Problem to work on — Everything from the line with "Enumerate all labels, symbols" to the final line of the entries, both included, should be restated word for word; please omit the pictures.

Recorded information —
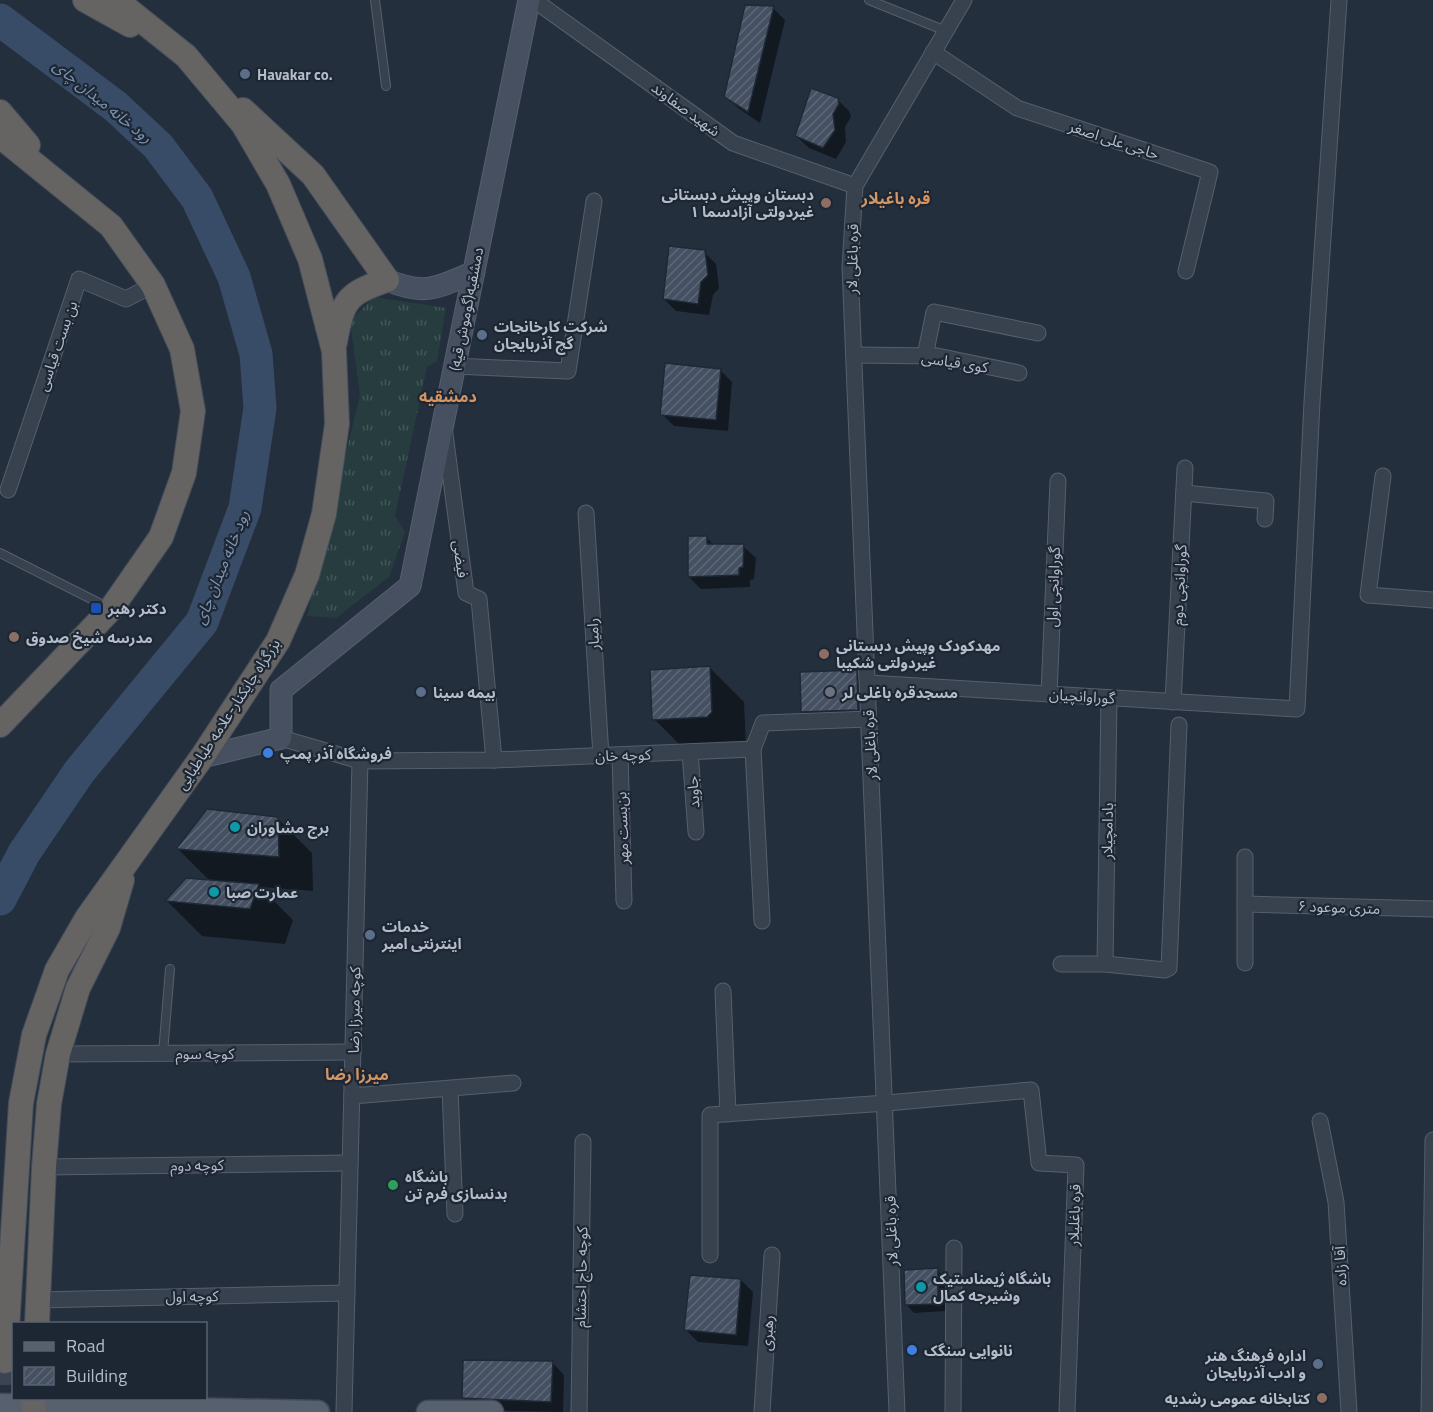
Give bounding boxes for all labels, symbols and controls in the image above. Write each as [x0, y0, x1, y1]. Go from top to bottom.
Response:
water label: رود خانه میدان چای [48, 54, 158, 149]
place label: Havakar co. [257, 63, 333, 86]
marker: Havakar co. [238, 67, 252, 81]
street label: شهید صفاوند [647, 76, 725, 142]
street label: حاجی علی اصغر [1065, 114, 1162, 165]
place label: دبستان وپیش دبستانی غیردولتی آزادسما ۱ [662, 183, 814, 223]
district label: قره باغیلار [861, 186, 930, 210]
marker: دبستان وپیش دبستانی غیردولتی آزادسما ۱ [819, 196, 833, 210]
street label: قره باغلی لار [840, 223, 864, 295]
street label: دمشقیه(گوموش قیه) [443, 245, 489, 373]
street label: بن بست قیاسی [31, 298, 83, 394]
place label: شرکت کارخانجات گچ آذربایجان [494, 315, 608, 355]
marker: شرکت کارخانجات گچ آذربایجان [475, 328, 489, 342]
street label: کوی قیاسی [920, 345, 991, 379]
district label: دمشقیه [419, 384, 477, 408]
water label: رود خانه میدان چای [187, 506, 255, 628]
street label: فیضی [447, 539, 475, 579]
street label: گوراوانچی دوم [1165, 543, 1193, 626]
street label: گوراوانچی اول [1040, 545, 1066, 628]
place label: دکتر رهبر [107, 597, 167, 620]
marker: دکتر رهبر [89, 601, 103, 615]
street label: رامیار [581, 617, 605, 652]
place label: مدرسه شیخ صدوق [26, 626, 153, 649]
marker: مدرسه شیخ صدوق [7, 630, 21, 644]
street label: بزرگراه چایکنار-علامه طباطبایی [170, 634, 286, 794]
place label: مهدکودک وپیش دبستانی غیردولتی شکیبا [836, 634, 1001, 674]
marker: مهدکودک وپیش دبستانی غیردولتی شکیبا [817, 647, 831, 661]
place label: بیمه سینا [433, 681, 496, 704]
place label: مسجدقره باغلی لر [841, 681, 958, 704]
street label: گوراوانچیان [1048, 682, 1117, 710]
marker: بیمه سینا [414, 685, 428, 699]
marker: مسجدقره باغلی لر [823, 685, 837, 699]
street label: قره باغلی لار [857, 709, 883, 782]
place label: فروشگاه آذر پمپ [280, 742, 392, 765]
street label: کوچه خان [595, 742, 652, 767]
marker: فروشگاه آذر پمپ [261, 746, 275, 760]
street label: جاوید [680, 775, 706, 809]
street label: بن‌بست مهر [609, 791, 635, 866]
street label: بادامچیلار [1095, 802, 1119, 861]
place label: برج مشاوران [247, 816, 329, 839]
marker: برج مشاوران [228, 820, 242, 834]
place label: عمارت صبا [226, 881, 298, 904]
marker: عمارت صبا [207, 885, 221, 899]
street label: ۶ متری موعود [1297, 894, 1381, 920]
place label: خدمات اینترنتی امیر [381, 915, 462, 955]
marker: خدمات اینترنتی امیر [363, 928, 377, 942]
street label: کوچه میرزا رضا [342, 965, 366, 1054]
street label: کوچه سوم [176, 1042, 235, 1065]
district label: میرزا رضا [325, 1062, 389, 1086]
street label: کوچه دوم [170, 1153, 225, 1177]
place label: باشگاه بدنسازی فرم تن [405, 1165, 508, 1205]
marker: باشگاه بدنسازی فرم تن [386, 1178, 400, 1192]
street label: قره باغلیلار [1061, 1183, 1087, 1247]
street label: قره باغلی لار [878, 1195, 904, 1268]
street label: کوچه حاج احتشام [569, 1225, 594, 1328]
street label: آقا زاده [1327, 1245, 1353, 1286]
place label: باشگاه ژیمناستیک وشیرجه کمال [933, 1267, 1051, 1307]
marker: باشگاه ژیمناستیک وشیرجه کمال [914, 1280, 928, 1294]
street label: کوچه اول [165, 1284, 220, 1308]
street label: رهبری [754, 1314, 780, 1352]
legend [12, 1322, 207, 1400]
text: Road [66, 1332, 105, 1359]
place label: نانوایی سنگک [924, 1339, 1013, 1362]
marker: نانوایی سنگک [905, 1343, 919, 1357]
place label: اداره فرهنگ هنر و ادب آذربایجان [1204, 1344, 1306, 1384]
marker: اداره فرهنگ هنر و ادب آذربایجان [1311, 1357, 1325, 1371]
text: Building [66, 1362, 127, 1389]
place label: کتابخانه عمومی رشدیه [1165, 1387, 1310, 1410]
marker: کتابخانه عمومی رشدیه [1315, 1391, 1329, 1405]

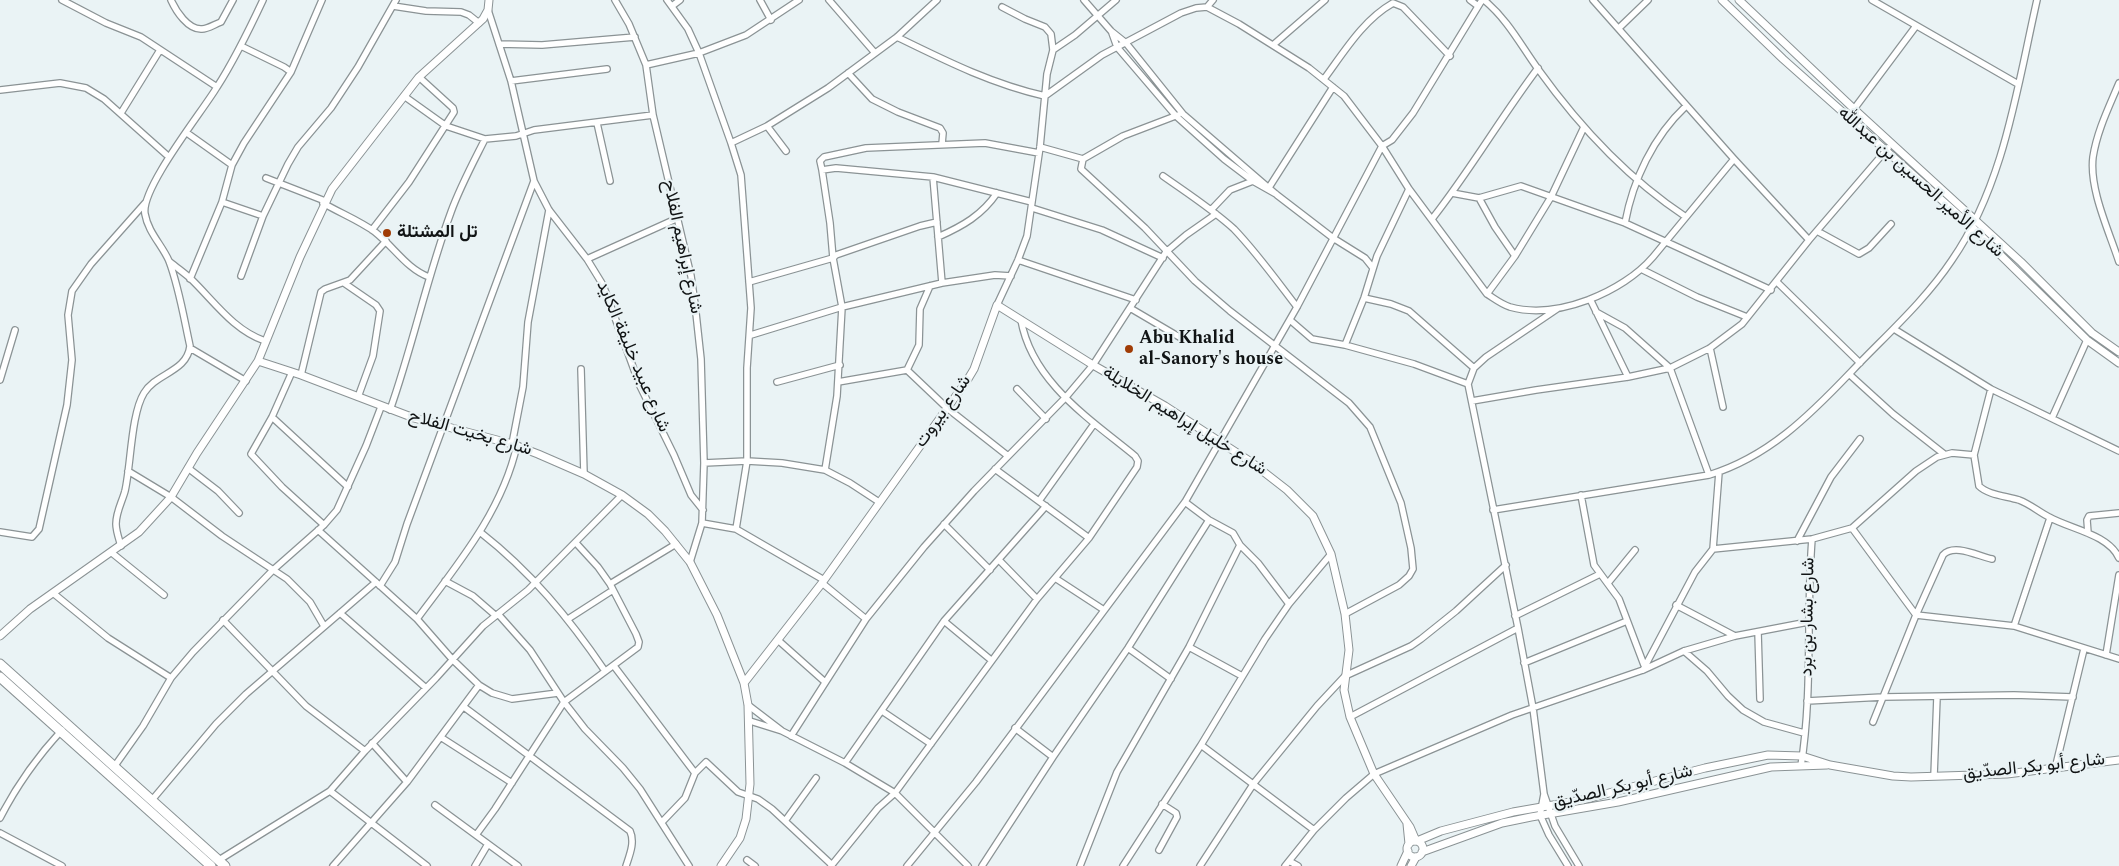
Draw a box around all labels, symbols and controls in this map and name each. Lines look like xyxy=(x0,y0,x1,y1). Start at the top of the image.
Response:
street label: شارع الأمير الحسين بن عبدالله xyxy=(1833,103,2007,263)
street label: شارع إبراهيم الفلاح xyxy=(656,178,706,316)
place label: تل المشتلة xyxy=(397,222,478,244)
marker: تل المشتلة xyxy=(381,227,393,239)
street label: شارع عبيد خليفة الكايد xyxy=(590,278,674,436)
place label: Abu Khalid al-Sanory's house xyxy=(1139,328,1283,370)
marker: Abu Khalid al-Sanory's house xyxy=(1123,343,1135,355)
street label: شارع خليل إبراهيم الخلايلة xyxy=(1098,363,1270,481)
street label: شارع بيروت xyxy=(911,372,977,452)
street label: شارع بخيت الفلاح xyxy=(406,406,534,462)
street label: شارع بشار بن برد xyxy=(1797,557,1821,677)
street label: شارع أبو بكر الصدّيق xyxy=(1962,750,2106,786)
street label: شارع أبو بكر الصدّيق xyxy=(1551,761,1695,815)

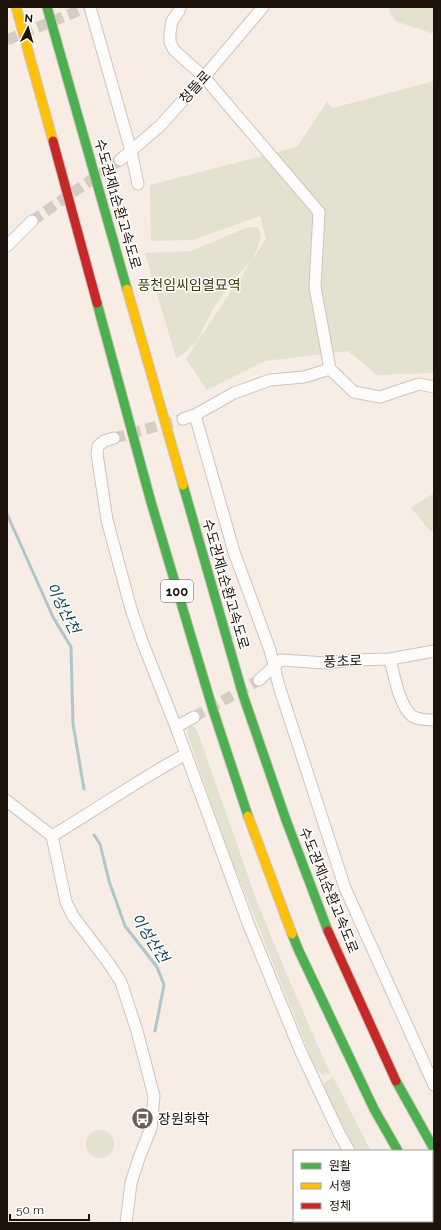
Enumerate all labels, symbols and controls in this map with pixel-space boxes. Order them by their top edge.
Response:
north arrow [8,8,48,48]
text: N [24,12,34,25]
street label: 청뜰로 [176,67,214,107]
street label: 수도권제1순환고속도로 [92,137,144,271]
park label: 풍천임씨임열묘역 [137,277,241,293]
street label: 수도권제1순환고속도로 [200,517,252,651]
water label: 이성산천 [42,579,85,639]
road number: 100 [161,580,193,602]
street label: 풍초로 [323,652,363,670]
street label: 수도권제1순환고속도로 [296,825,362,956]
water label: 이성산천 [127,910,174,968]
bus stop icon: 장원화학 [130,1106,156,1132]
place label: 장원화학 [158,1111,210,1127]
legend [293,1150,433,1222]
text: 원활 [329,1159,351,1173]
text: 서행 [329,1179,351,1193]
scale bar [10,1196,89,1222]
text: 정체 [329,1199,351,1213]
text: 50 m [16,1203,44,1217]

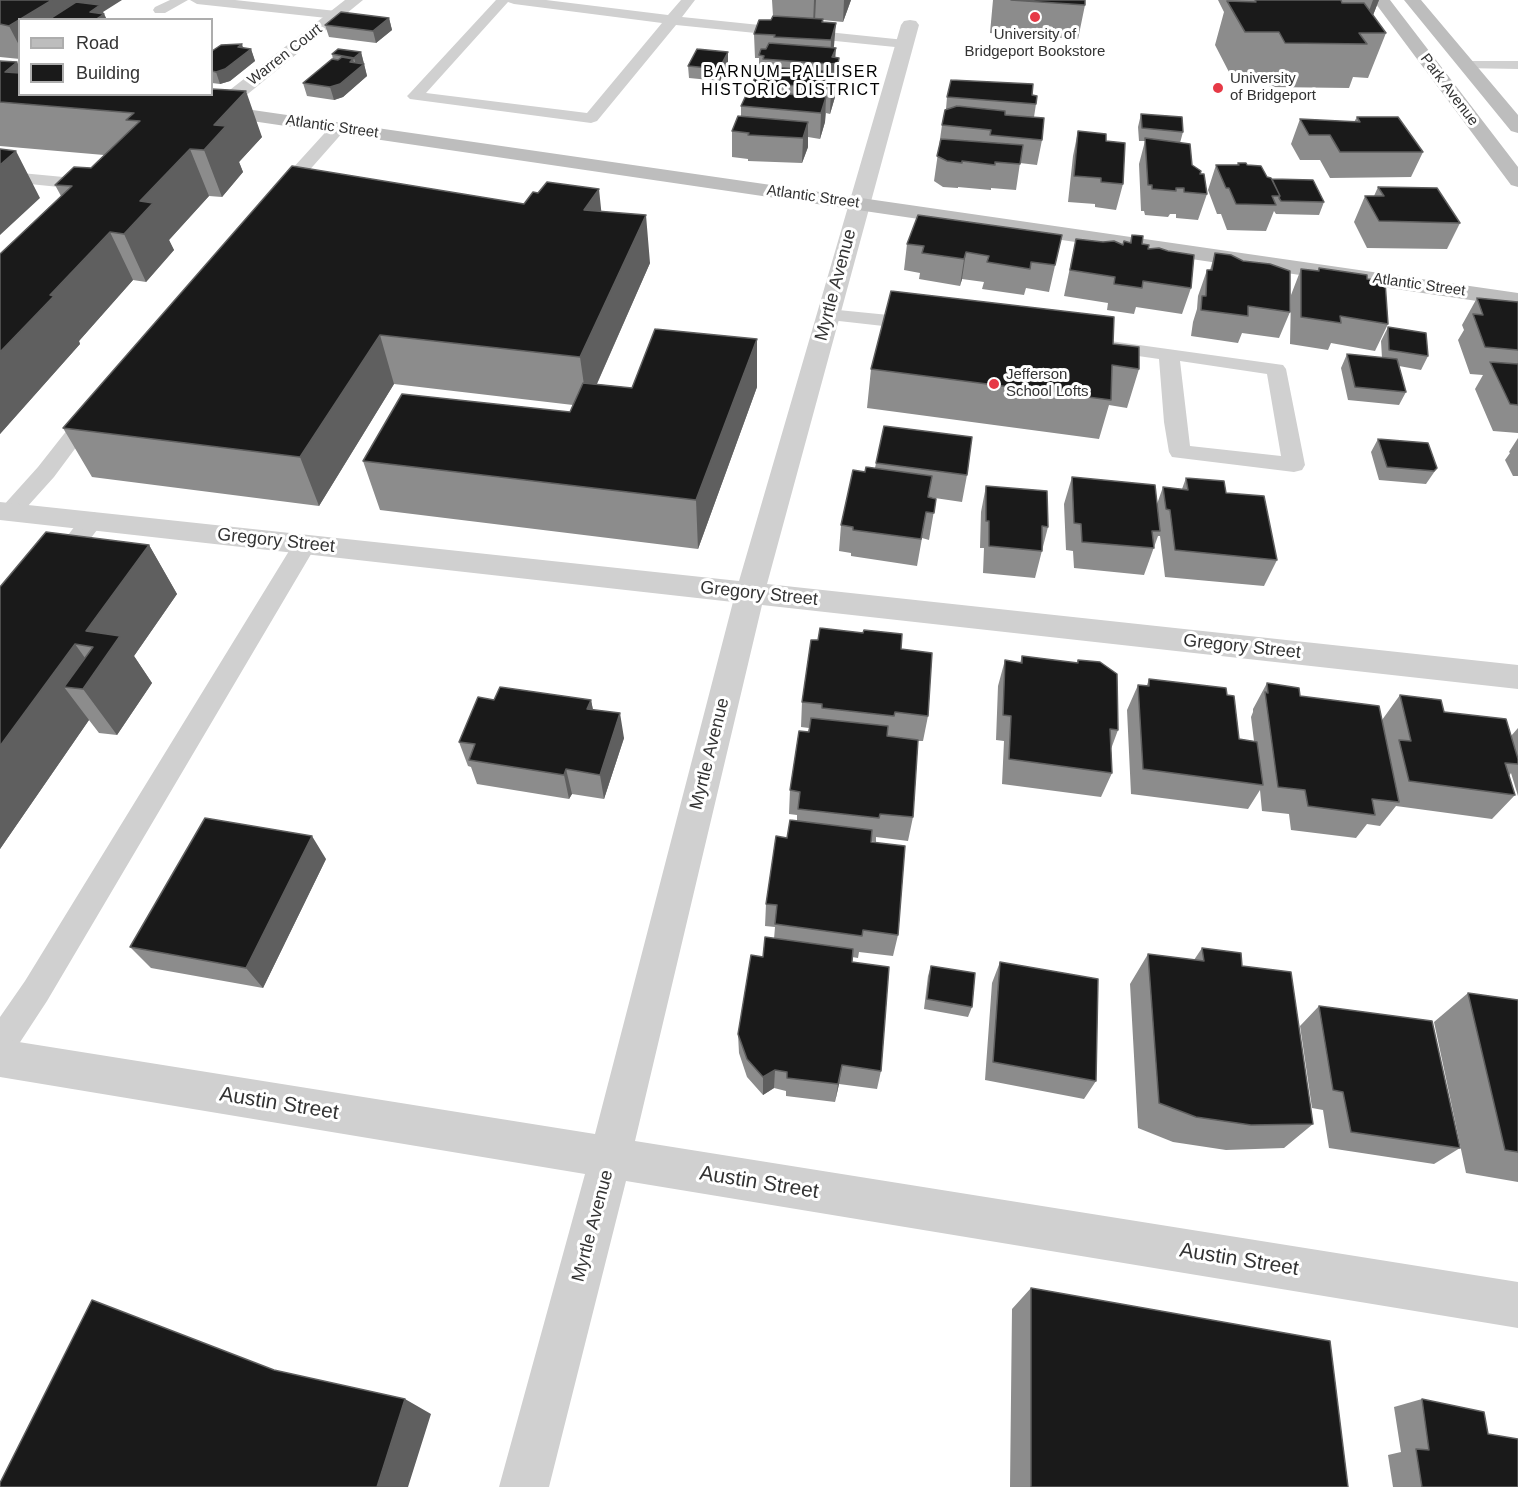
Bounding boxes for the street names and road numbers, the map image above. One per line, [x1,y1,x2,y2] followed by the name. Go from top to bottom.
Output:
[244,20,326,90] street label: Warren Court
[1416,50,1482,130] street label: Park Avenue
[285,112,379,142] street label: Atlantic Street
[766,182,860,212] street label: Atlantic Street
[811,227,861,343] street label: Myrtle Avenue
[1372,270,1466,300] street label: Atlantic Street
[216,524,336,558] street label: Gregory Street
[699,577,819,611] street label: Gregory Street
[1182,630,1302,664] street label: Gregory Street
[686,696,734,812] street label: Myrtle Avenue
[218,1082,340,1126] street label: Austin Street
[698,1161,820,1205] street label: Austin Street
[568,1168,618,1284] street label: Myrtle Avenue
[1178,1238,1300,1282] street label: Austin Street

The completed task —
Enumerate all labels, symbols and controls in this map with pixel-space boxes. Order them by their top edge.
Response:
north arrow [8,8,48,48]
text: N [24,12,34,25]
street label: 청뜰로 [176,67,214,107]
street label: 수도권제1순환고속도로 [92,137,144,271]
park label: 풍천임씨임열묘역 [137,277,241,293]
street label: 수도권제1순환고속도로 [200,517,252,651]
water label: 이성산천 [42,579,85,639]
road number: 100 [161,580,193,602]
street label: 풍초로 [323,652,363,670]
street label: 수도권제1순환고속도로 [296,825,362,956]
water label: 이성산천 [127,910,174,968]
bus stop icon: 장원화학 [130,1106,156,1132]
place label: 장원화학 [158,1111,210,1127]
legend [293,1150,433,1222]
text: 원활 [329,1159,351,1173]
text: 서행 [329,1179,351,1193]
scale bar [10,1196,89,1222]
text: 정체 [329,1199,351,1213]
text: 50 m [16,1203,44,1217]

Bounding boxes for the street names and road numbers, the map image above. One per line, [x1,y1,x2,y2] followed by the name. Go from top to bottom.
Output:
[244,20,326,90] street label: Warren Court
[1416,50,1482,130] street label: Park Avenue
[285,112,379,142] street label: Atlantic Street
[766,182,860,212] street label: Atlantic Street
[811,227,861,343] street label: Myrtle Avenue
[1372,270,1466,300] street label: Atlantic Street
[216,524,336,558] street label: Gregory Street
[699,577,819,611] street label: Gregory Street
[1182,630,1302,664] street label: Gregory Street
[686,696,734,812] street label: Myrtle Avenue
[218,1082,340,1126] street label: Austin Street
[698,1161,820,1205] street label: Austin Street
[568,1168,618,1284] street label: Myrtle Avenue
[1178,1238,1300,1282] street label: Austin Street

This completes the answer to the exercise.